The Eugene B. Casey Foundation has made a $1 million gift to Washington College to enhance the campus swim center, including new locker rooms for the men’s and women’s swim teams.
In announcing the gift, President Mitchell B. Reiss expressed gratitude to alumna Betty Brown Casey ’47 and the Foundation that bears her late husband’s name, describing them as “wonderfully generous benefactors who have helped shape Washington College for more than three decades.” Casey Foundation gifts have funded such major facilities as the Eugene B. Casey Academic Center, the Eugene B. Casey Swim Center, and the purchase and renovation of the Rose O’Neill Literary House and the Brown Cottage guesthouse. The Foundation also supports several scholarships.
“Quite simply, Betty Casey and her husband, Eugene, through the Eugene B. Casey Foundation, have transformed Washington College with their support,” says Reiss, “and we deeply appreciate our history together. This new gift will reward our scholar-athletes for their hard work in the pool and boost our recruiting. It couldn’t come at a better time, with our swimmers and coaching staff coming off such a strong season.” This year, the Shoremen broke 12 school records, and head coach Kimberly Lessard was named Centennial Conference Men’s Coach of the Year.
Much of the million-dollar gift will create new, thoroughly modern locker rooms for the home teams. In the current 30-year-old facility, the men’s and women’s teams each have just one locker room to accommodate themselves, their visiting teams, and the rest of the community. “We are excited to have a space dedicated just to our swimmers, a space they can take pride in,” says Lessard, who coaches both the men’s and women’s teams.
One aspect of the planned addition that is especially important to Lessard is a lounge area where swimmers can squeeze in more study time before and after practices. “We take such pride in our teams’ academic achievements—our men’s team earned the 11th highest GPA among DIII teams, and our women were ranked 15th, out of the more than 250 schools in the division,” she says. “We want to continue that strong tradition. Plus, we currently do not have a room where we can have team meetings or team pep talks during the meets, so the lounge area will have many purposes.”

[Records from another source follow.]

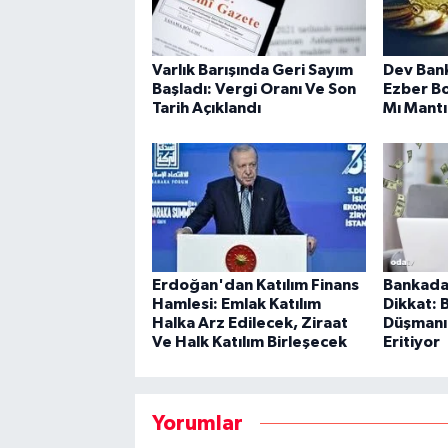
Varlık Barışında Geri Sayım
Dev Bank
Başladı: Vergi Oranı Ve Son
Ezber B
Tarih Açıklandı
Mı Mantı
Erdoğan'dan Katılım Finans
Bankada 
Hamlesi: Emlak Katılım
Dikkat: B
Halka Arz Edilecek, Ziraat
Düşmanı 
Ve Halk Katılım Birleşecek
Eritiyor
Yorumlar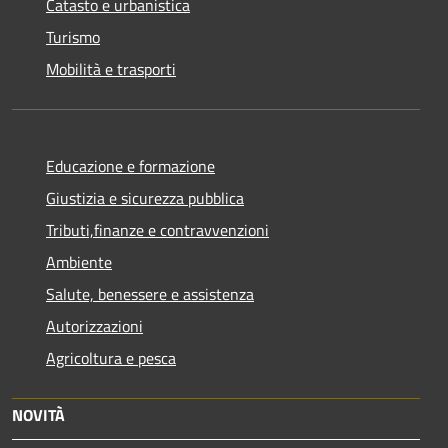
Catasto e urbanistica
Turismo
Mobilità e trasporti
Educazione e formazione
Giustizia e sicurezza pubblica
Tributi,finanze e contravvenzioni
Ambiente
Salute, benessere e assistenza
Autorizzazioni
Agricoltura e pesca
NOVITÀ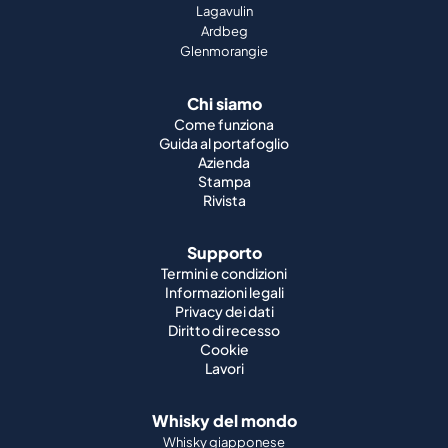
Lagavulin
Ardbeg
Glenmorangie
Chi siamo
Come funziona
Guida al portafoglio
Azienda
Stampa
Rivista
Supporto
Termini e condizioni
Informazioni legali
Privacy dei dati
Diritto di recesso
Cookie
Lavori
Whisky del mondo
Whisky giapponese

Coach Lessard and Athletic Director Bryan Matthews are working closely with project architect Daniel Harrigan of Spillman Farmer Architects, the same Bethlehem, Pa.-based firm that designed Roy Kirby, Jr. Stadium. As a former collegiate swimmer and Olympic medalist—he earned a bronze medal in the 200-meter backstroke in Montreal in 1976—Harrigan knows his way around the pool. He also designed an addition for the swim center at his alma mater, North Carolina State, which, as coincidence would have it, is named the Casey Aquatic Center after a former swim coach and athletic director. “So you could definitely say I’m the expert on building additions to swim centers named in honor of Caseys,” he quips.
“How perfect is that?” asks Lessard. “It’s so exciting to have an Olympic swimmer as our architect and designer. We are going to have some amazing locker rooms.”
Fletcher R. Hall says
Editor, Another very generous and appropriate gift from the Casey Foundation. Washington College is fortunate to have Mrs. Casey.
Fletcher R. Hall
Class ’63
Marty Stetson says
What great news. The pool has been a wonderful asset to the college and the town. I have been swimming there for over tweny-five years and am so grateful to have been permitted to do so. The swim team and their coaches are really nice to just be around. Kim is truly a grat coach and nice person. I was able to observe her and her girls from before their birth and into their college life. They like their mother, are really nice people.